L’étoile jaune, l’étoile de la honte

Cette marque infamante a constitué le début de la solution finale. Elle concernait chaque Juif dès l’âge de 6 ans. © Isopix

Peut-on comparer le pass sanitaire à l’étoile jaune ? Petit retour sur ce symbole de la persécution des Juifs pendant la Seconde Guerre mondiale.

Lors de récentes manifestations, on a vu certains comparer le pass sanitaire à l’étoile jaune. Cet amalgame a choqué. Des institutions juives se sont indignées, évoquant une «honteuse instrumentalisation de l’Histoire».

Que représente exactement l’étoile jaune ? Ce samedi à 18h15, loin de toute polémique, «Faire l’Histoire» (Arte) remet les choses à plat.

Table rase

«Pour ce qui concerne la question juive, le Führer est résolu à faire table rase. Les Juifs sont le malheur de l’Europe. Ils doivent être éliminés. Cette question doit être considérée sans sentimentalité.» Dixit Joseph Goebbels, l’un des plus puissants ministres du Troisième Reich.

Dès 1938, c’est lui qui a l’idée d’imposer aux Juifs le port de l’étoile jaune. Le projet sera mis peu à peu à exécution dans toute l’Europe, au fur et à mesure de la conquête nazie. En Belgique, la décision tombe le 27 mai 1942.

Un marquage infamant

L’étoile jaune est un marquage infamant. Cette pratique n’a pas été inventée par les nazis. Dès le Moyen Âge, les prostituées, le lépreux, les hérétiques… sont obligés de porter des vêtements rayés.
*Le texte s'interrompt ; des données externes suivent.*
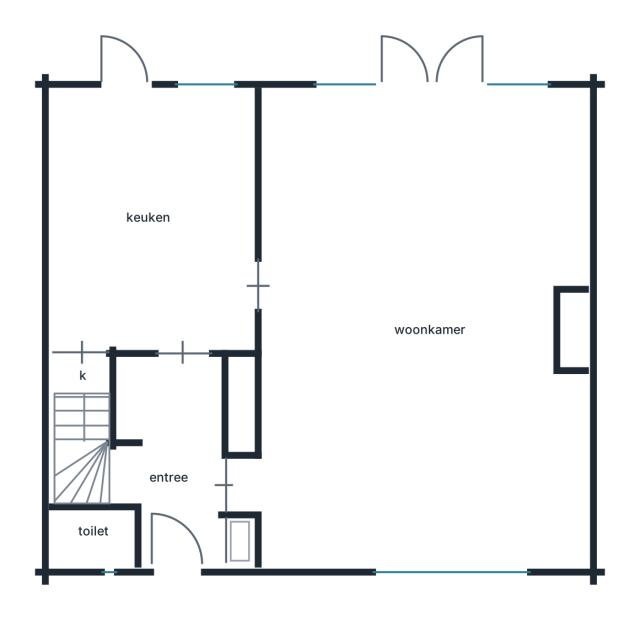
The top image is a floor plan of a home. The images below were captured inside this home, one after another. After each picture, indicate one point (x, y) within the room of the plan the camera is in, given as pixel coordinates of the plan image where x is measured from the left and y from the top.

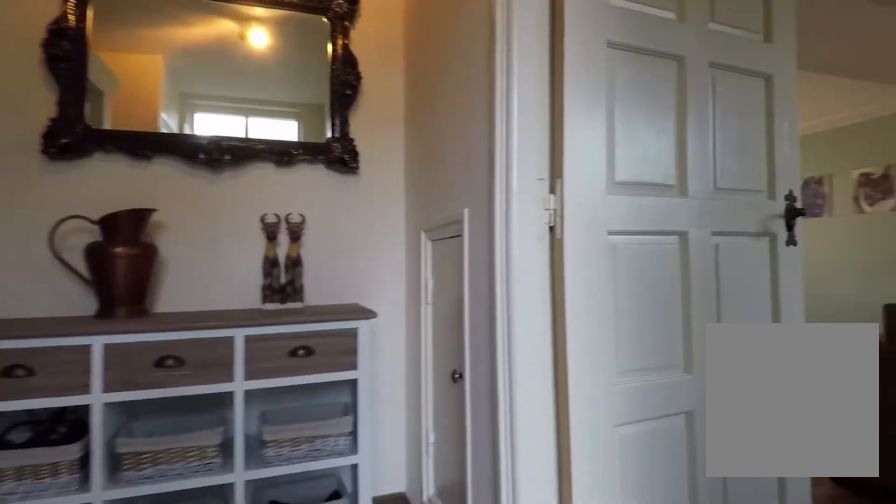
(172, 459)
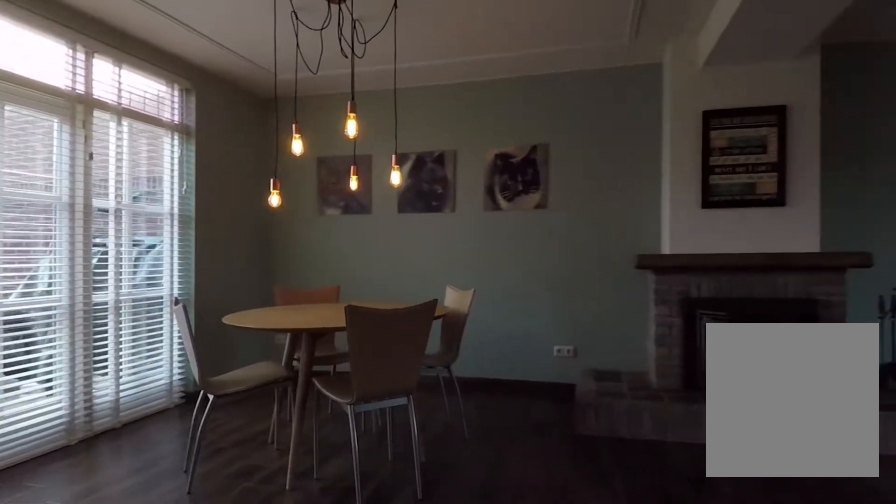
(425, 150)
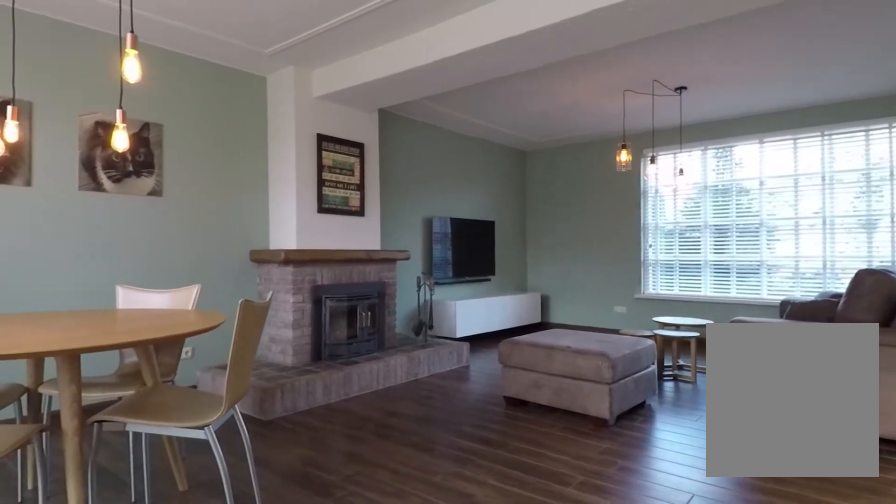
(425, 150)
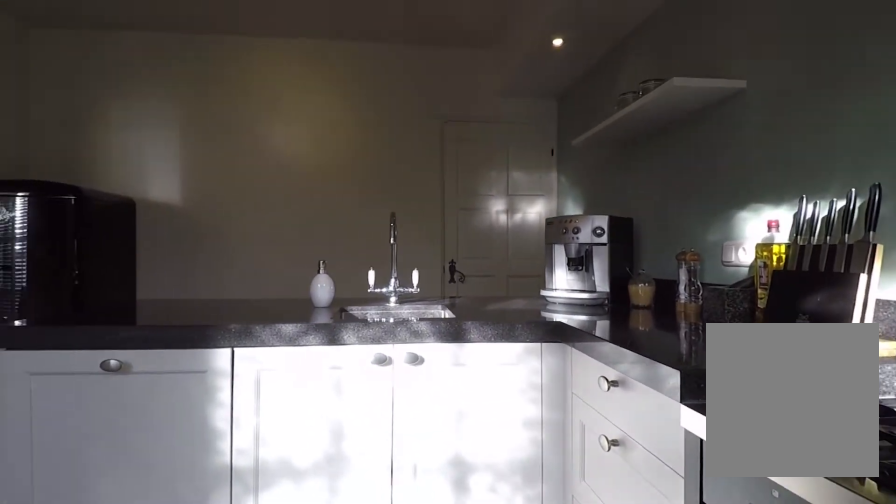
(155, 189)
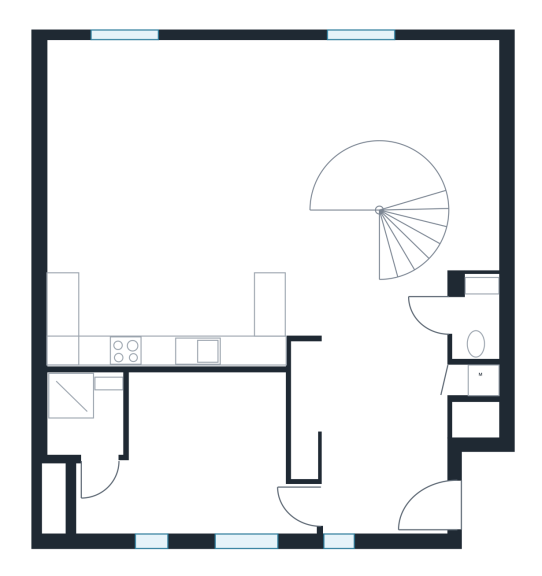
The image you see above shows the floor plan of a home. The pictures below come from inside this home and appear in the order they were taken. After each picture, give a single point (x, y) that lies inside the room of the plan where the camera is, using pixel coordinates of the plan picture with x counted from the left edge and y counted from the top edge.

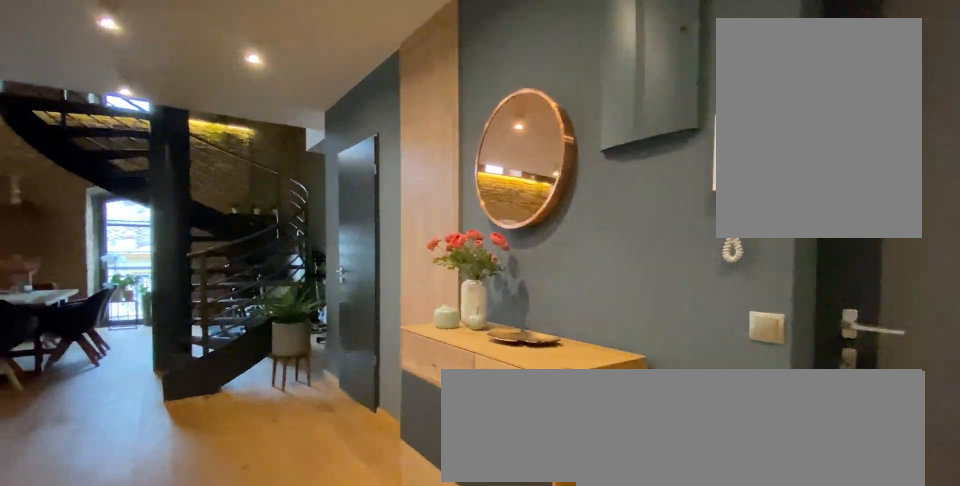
(388, 444)
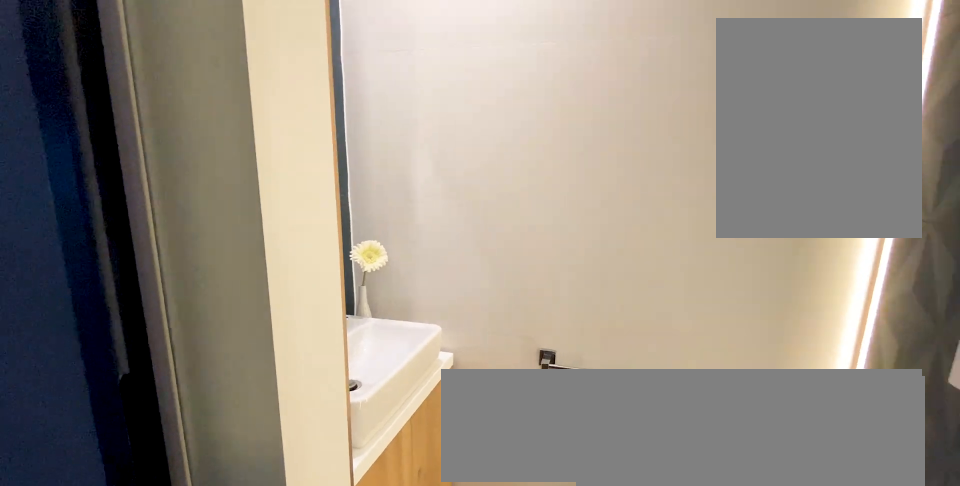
(475, 323)
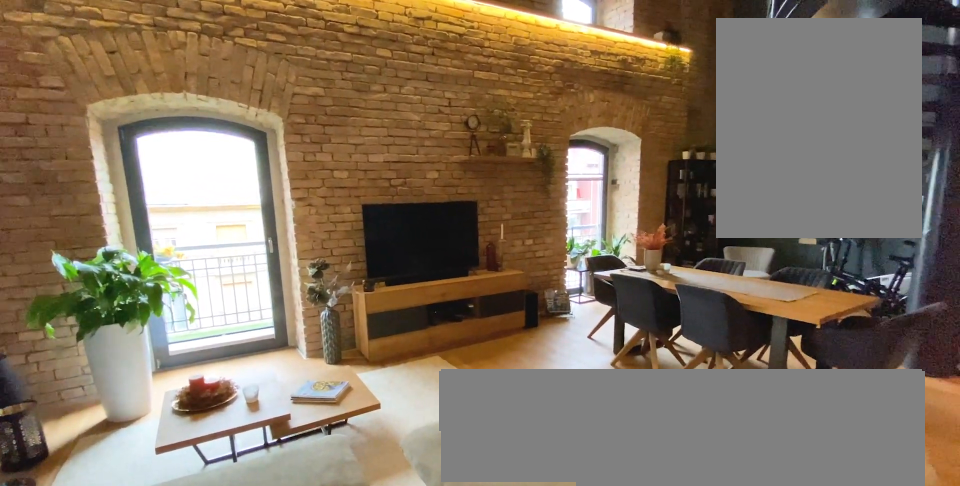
(200, 200)
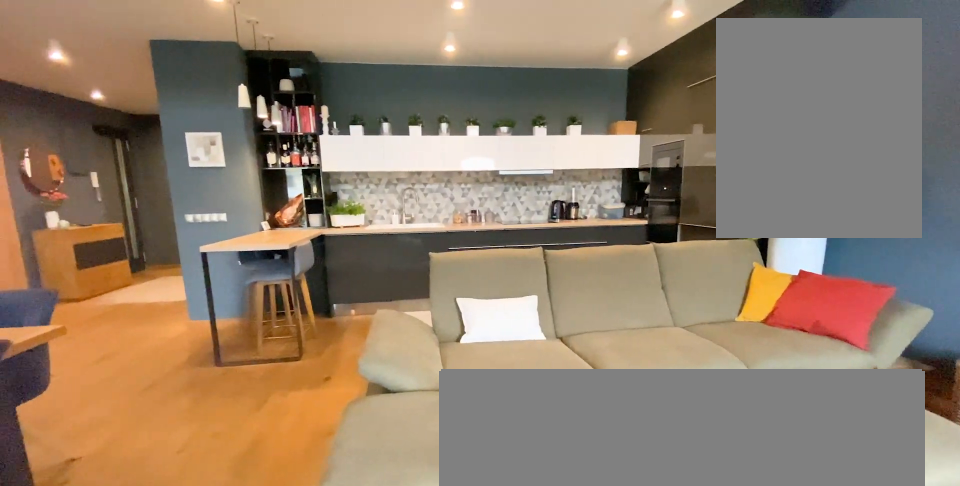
(200, 201)
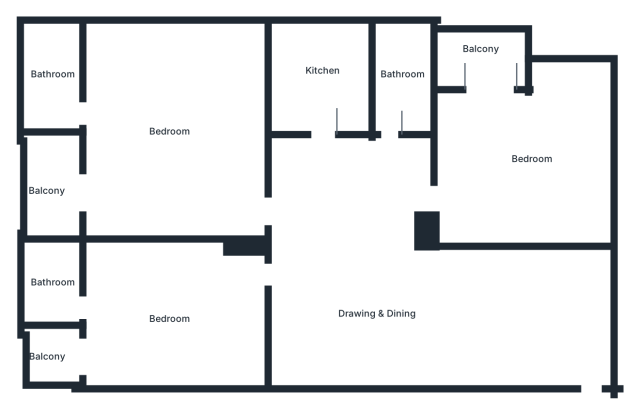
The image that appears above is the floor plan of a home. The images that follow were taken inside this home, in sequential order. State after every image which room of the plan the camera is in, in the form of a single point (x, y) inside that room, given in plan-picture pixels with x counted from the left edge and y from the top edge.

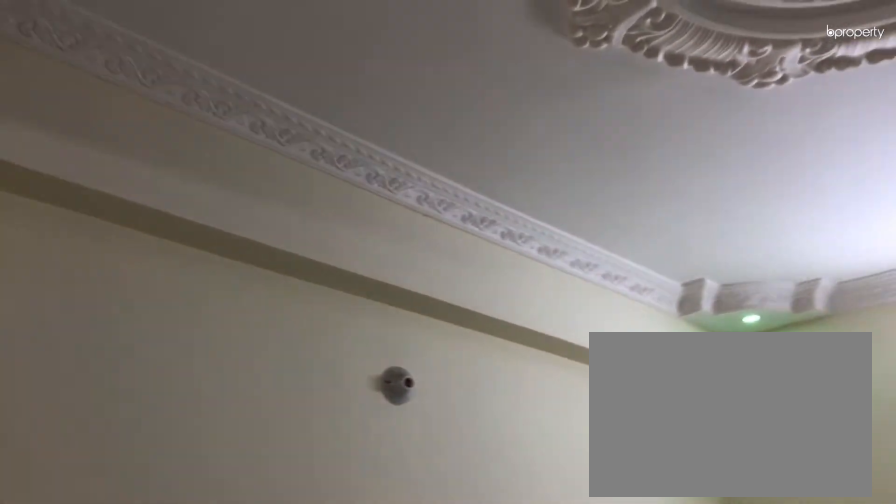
(424, 319)
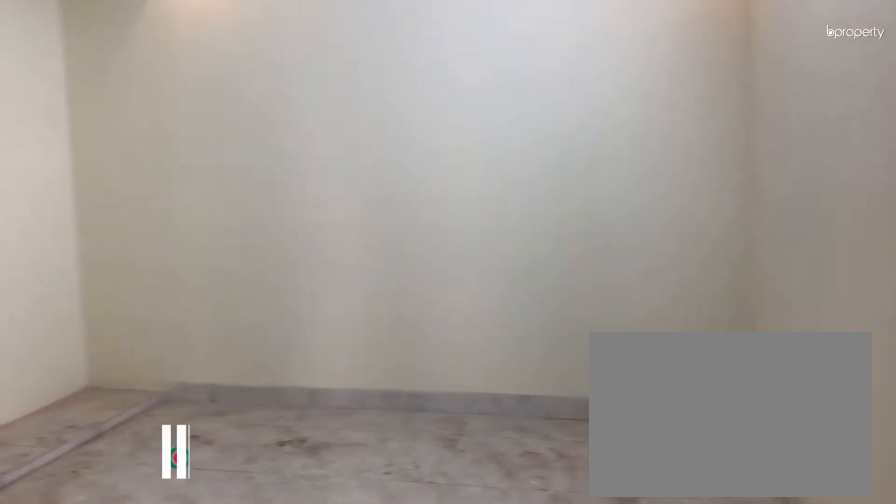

À l’époque, c’est le tissu assigné aux exclus de la société.

Au XIIIe siècle, Juifs et musulmans doivent aussi arborer une marque distinctive. C’est une décision papale pour éviter aux honnêtes chrétiens d’avoir à leur insu tout «commerce intime avec des femmes juives ou sarrasines». Les Juifs portent la rouelle, un morceau d’étoffe jaune attaché au revers de leur vêtement.

Au XIXe siècle, cette discrimination religieuse se mue en haine raciale. Le Juif devient le bouc émissaire. On parle de «complot juif», puis de «peste juive»… Le Juif a désormais des allures d’ennemi, mais c’est un ennemi invisible. Comment reconnaître un Juif en rue alors que rien ne le distingue des autres ?

Une affiche de propagande explique le raisonnement nazi : «Les Juifs assassinent dans l’ombre. Marquons-les pour les reconnaître !»

La mariée et le shérif

Les historiens estiment aujourd’hui que le marquage par l’étoile jaune a été le premier instrument de la solution finale. L’administration nazie a choisi l’étoile en référence à l’étoile de David, symbole de la religion juive, et le jaune en référence à la rouelle de jadis.

Dans les documents de l’époque, on peut lire : «Il est interdit aux Juifs dès l’âge de 6 ans révolus de paraître en public sans porter l’étoile juive.» L’étoile doit avoir «les dimensions de la paume de la main. Elle devra être portée bien visiblement sur le côté gauche de la poitrine, solidement cousue sur le vêtement».

Personne n’y échappe. Sur les photos sépia d’autrefois, on peut donc apercevoir de jeunes mariées avec une étoile jaune fixée à hauteur du cœur sur leur belle robe blanche… Les gamins, eux, préfèrent en jouer. Comme Serge Gainsbourg, qui avait 11 ans au début de la guerre, et qui y a vu une «étoile de shérif».

Dignité humaine

Certains ont tenté de résister à l’injonction nazie. Ainsi Jules Coelst, le bourgmestre social-chrétien de Bruxelles. Il refuse de faire appliquer l’ordonnance relative au port de l’étoile. Il écrit aux autorités allemandes : «Nous ne pouvons nous résoudre à nous associer à une prescription qui porte atteinte à la dignité de tout homme quel qu’il soit.»

Il sera démis de ses fonctions par l’occupant, puis déporté en Allemagne. Très diminué à son retour, Jules Coelst décèdera en 1946. On estime que 6 millions de Juifs sont morts pendant la Seconde Guerre mondiale.